Random rants : Me and I

Not trying to be bitter or anything, but at the end of the day, no matter how much  person means to you, or how they promise to always be there, or how they should naturally just be part of your life always, at the end of the day, you only have yourself. Even if deep down u thought, this person can save me, if anything happens, they'll be there. Well its still true, but beyond that person, beyond the thinkable issues, the last person left is you.

And when that happens, you're the only person you can rely on. No one is actually going to really,truly, forever and always, despite whatever, be there by your side. Well i don't know if anyone actually has that. But clearly i don't feel like so. Again, not trying to be bitter or anything. I have the greatest people in my life that i truly love and appreciate. But no one, can stop me from feeling the need to be super self sufficient, cause i know, everyone has their own life to think of, their own path to pave, their own set of people to be with, and it just doesn't make sense, at least to me, for a person to always always be there.

Maybe there will be a point in time, i might feel that. But as for now, i feel cautious and wary and i can never really let go of myself completely, i cant make myself entirely vulnerable.  And I will always feel there's a need to keep some things to myself. I am a very reserved person. The fact that i even talk to people about my personal stories speaks volumes about how that person means to me. But again, i always hide or delete some parts, just because i can't really bring myself to crack the walls i have.

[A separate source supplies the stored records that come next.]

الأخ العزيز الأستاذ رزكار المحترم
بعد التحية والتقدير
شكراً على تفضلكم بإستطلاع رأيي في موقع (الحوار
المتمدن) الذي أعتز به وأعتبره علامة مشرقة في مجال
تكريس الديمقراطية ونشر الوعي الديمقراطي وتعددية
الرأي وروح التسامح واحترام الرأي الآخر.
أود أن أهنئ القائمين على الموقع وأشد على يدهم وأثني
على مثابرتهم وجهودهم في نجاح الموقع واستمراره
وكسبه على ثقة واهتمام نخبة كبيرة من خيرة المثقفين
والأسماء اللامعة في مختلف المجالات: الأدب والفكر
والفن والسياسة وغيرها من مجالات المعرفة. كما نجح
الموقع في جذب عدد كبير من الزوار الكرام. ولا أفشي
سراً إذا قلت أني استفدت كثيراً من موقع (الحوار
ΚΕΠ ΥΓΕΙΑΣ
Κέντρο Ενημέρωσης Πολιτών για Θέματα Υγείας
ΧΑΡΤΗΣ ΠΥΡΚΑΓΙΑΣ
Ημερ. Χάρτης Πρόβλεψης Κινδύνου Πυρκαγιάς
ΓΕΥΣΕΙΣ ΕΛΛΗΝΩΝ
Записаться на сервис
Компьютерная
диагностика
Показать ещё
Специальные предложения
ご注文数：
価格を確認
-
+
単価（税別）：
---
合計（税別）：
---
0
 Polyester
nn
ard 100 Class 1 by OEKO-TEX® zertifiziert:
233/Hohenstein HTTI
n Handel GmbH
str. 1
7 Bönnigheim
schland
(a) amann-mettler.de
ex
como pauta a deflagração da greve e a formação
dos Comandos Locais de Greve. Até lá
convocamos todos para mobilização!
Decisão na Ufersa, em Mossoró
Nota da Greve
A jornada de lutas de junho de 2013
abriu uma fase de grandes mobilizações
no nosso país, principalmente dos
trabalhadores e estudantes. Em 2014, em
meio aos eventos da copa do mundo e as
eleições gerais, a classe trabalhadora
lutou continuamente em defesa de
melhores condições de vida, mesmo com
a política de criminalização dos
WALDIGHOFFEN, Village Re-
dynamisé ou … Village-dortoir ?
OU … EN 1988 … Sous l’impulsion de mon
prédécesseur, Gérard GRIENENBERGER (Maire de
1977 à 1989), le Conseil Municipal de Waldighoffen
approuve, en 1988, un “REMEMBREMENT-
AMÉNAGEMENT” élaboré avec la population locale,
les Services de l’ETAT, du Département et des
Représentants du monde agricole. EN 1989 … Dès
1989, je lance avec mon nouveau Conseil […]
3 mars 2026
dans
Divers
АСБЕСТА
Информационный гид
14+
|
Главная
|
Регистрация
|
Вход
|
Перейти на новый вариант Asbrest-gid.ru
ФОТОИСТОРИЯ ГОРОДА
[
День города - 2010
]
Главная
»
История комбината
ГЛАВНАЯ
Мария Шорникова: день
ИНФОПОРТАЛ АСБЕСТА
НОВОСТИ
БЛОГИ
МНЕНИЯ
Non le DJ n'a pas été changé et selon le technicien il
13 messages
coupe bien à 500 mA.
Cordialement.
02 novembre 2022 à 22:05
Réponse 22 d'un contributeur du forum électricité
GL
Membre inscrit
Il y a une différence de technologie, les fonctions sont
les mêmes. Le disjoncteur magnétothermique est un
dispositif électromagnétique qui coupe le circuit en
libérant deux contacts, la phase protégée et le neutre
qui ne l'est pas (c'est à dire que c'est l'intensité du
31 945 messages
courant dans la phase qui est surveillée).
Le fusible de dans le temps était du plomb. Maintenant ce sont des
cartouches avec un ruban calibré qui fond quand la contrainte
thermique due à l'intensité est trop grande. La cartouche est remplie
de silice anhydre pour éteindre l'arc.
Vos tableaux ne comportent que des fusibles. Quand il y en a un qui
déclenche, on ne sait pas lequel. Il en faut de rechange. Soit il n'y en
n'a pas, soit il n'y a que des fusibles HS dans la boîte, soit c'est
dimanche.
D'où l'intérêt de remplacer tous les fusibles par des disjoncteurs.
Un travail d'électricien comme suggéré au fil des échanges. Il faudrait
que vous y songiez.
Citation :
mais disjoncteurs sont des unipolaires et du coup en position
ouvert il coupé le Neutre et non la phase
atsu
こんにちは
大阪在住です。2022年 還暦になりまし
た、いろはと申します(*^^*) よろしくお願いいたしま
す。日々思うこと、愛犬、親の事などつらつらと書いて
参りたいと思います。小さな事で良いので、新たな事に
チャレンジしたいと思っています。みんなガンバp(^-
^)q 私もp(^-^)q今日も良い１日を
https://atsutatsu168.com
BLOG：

Regardless of what i say, pushing people out of the picture, I'll always have Allah with me. He knows the past, the present and the future. Hoping and praying to him provides a sense of relief as there is always a higher power which knows exactly what is best for you, when will it be best for you. And no matter what happens, either we percieve it as good or bad, there will always be a reason in his books, either to teach us, shape us, as a lesson or just a gift to for us to be better.